▶ **Extract to read**
Gonzalez, a geoarchaeologist, and her colleagues at John Moores University radiocarbon-dated the skull and found its beauty was more than bone deep. Surprising many, the analysis showed Peñon Woman III is 12,755 years old, older than any known ancestor of modern Native Americans. Based on skull comparisons, Gonzalez announced in September 2004, she believes Peñon Woman III was an ancestor of the Pericu.
Dr. Gonzalez conducted a study of ancient bones found in Mexico and found that they have very different characteristics to Native Americans. Some of the ancient skulls she has looked at are more than 12,000 years old.
These skulls have long and narrow heads that are very different from the short, broad skulls of today’s Native Americans.
“We think there were several migration waves into the Americas at different times by different human groups.”
She said there was very strong evidence that the first migration came from Australia via Japan and Polynesia and down the Pacific coast of America.
Gonzalez said the research would be controversial. “[Native Americans] cannot claim to have been the first people there,” she said.
She also hinted that DNA recovered from Peñon Woman would corroborate measurements of the skulls. “We have extracted her DNA. It is going to be a bomb,” Gonzalez commented.
If proved correct, the findings might have implications for U.S. legislation that covers the return of Native American remains and artifacts to present-day tribes.
Recently, a coalition of native tribes lost their claim to the remains of Kennewick Man, a 9,000-year-old skeleton found in Washington State. The case was won by a group of scientists who wanted access to the remains for study. Like Peñon Woman, Kennewick Man is doliocephallic. George Gill, a forensic anthropologist at the University of Wyoming and one of the plaintiffs in the Kennewick Man case, said evidence indicated that seafaring people from southeast Asia or Polynesia could have reached the Americas by traveling along the Pacific Rim, landing somewhere in what is now South America. Gill also said an ancient European people could also have reached the northeast corner of North America.
Europeans and Africans BC (Before Columbus)?

▶ **Aim of the task**
Condense the paragraph of the Peñon Woman text that begins "Gonzalez, a geoarchaeologist" into a short bulleted list that keeps its main facts.

▶ **Record excerpts**
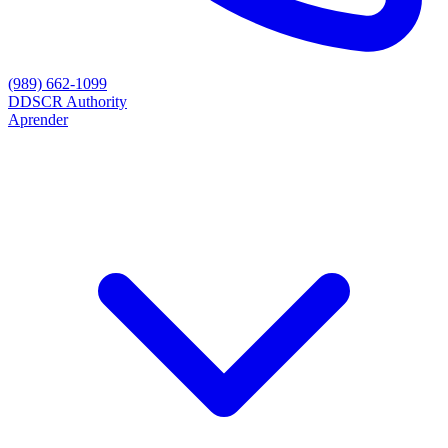
(989) 662-1099
D
DSCR Authority
Aprender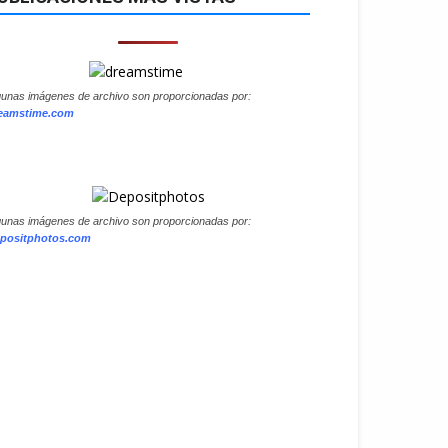
gunas imágenes de archivo son proporcionadas por:
eamstime.com
gunas imágenes de archivo son proporcionadas por:
positphotos.com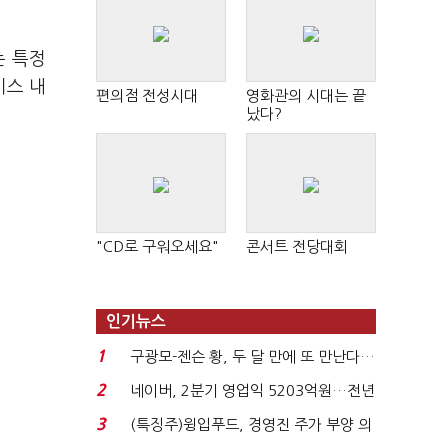
는 특정
비스 내
편의점 전성시대
영화관의 시대는 끝
났다?
"CD로 구워오세요"
콘서트 전당대회
인기뉴스
1
구광모-젠슨 황, 두 달 만에 또 만난다…
로봇·AI 등 논...
2
네이버, 2분기 영업익 5203억원…전년
비 0.2% 감소...
3
(특징주)윙입푸드, 경영진 주가 부양 의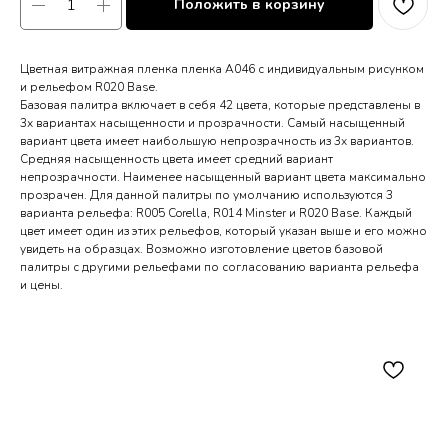
Положить в корзину
Цветная витражная пленка пленка A046 с индивидуальным рисунком
и рельефом R020 Base.
Базовая палитра включает в себя 42 цвета, которые представлены в
3х вариантах насыщенности и прозрачности. Самый насыщенный
вариант цвета имеет наибольшую непрозрачность из 3х вариантов.
Средняя насыщенность цвета имеет средний вариант
непрозрачности. Наименее насыщенный вариант цвета максимально
прозрачен. Для данной палитры по умолчанию используются 3
варианта рельефа: R005 Corella, R014 Minster и R020 Base. Каждый
цвет имеет один из этих рельефов, который указан выше и его можно
увидеть на образцах. Возможно изготовление цветов базовой
палитры с другими рельефами по согласованию варианта рельефа
и цены.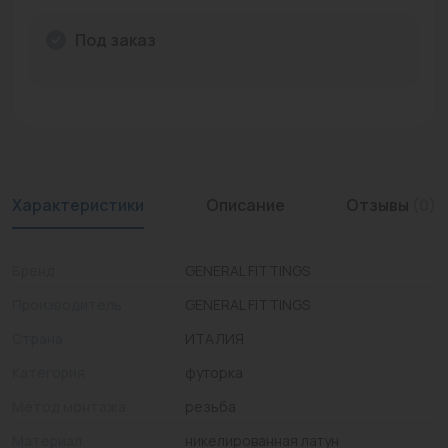
Промышленная арматура
Под заказ
Расходные материалы
Регулирующая арматура
Сантехника
Системы управления
Характеристики
Описание
Отзывы
(0)
Теплоносители
Бренд
GENERAL FITTINGS
Товары для отдыха
Производитель
GENERAL FITTINGS
Устройства защиты
Страна
ИТАЛИЯ
Фитинги для труб
Категория
футорка
Электрический теплый пол+греющий кабель
Метод монтажа
резьба
Материал
никелированная латун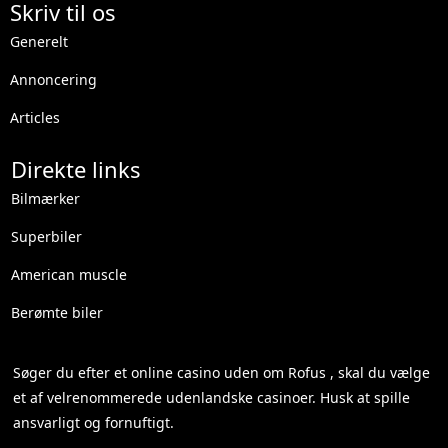
Skriv til os
Generelt
Annoncering
Articles
Direkte links
Bilmærker
Superbiler
American muscle
Berømte biler
Søger du efter et
online casino uden om Rofus
, skal du vælge
et af velrenommerede udenlandske casinoer. Husk at spille
ansvarligt og fornuftigt.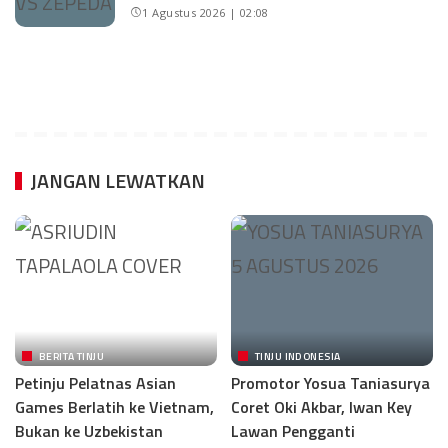
1 Agustus 2026 | 02:08
JANGAN LEWATKAN
BERITA TINJU
TINJU INDONESIA
Petinju Pelatnas Asian
Promotor Yosua Taniasurya
Games Berlatih ke Vietnam,
Coret Oki Akbar, Iwan Key
Bukan ke Uzbekistan
Lawan Pengganti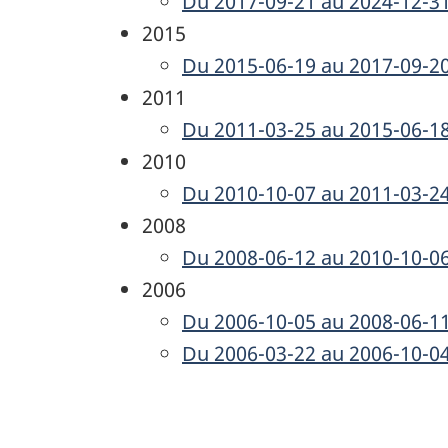
Du 2017-09-21 au 2024-12-3
2015
Du 2015-06-19 au 2017-09-2
2011
Du 2011-03-25 au 2015-06-1
2010
Du 2010-10-07 au 2011-03-2
2008
Du 2008-06-12 au 2010-10-0
2006
Du 2006-10-05 au 2008-06-1
Du 2006-03-22 au 2006-10-0
D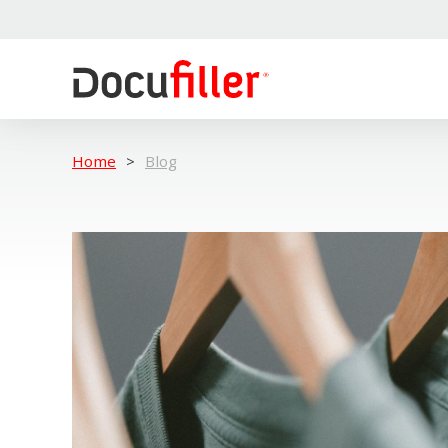
Home
Blog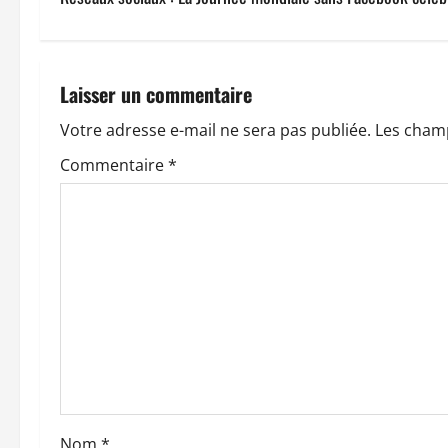
i
g
a
Laisser un commentaire
t
Votre adresse e-mail ne sera pas publiée.
Les champ
Commentaire
*
i
o
n
d
’
a
r
Nom
*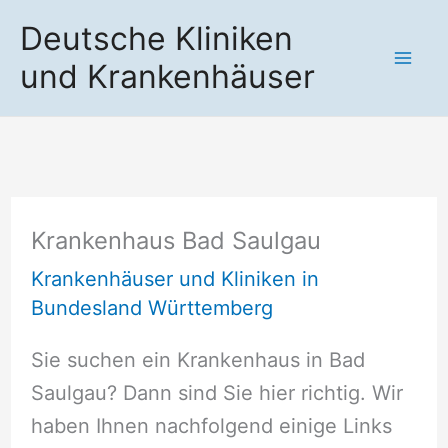
Zum
Deutsche Kliniken
Inhalt
und Krankenhäuser
springen
Krankenhaus Bad Saulgau
Krankenhäuser und Kliniken in
Bundesland Württemberg
Sie suchen ein Krankenhaus in Bad
Saulgau? Dann sind Sie hier richtig. Wir
haben Ihnen nachfolgend einige Links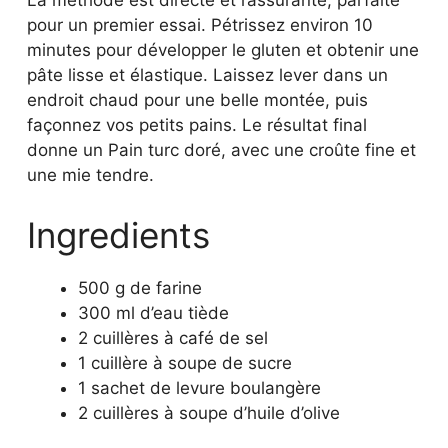
La méthode est directe et rassurante, parfaite
pour un premier essai. Pétrissez environ 10
minutes pour développer le gluten et obtenir une
pâte lisse et élastique. Laissez lever dans un
endroit chaud pour une belle montée, puis
façonnez vos petits pains. Le résultat final
donne un Pain turc doré, avec une croûte fine et
une mie tendre.
Ingredients
500 g de farine
300 ml d’eau tiède
2 cuillères à café de sel
1 cuillère à soupe de sucre
1 sachet de levure boulangère
2 cuillères à soupe d’huile d’olive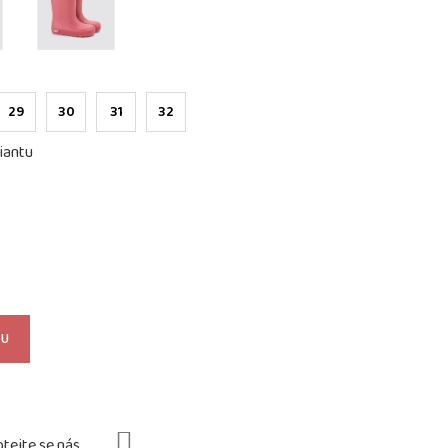
29
30
31
32
iantu
KU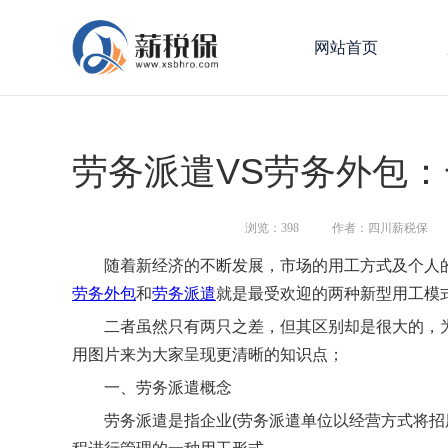
网站首页
劳务派遣VS劳务外包
浏览：
398
作者：四川薪税保
随着新经济的不断发展，市场的用工方式及个人的
劳务外包
和
劳务派遣
就是最受欢迎的两种新型用工模
二者虽然只有两只之差，但其区别却是很大的，为
用图片来为大家呈现更清晰的知识点；
一、劳务派遣概念
劳务派遣是指企业(劳务派遣单位以经营方式将招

▶ **Answer for this exercise**
- Gonzalez, a geoarchaeologist, and her colleagues at John Moores University radiocarbon-dated the skull.
- The analysis showed Peñon Woman III to be 12,755 years old, older than any known ancestor of modern Native Americans.
- In September 2004, Gonzalez announced that, based on skull comparisons, she believes Peñon Woman III was an ancestor of the Pericu.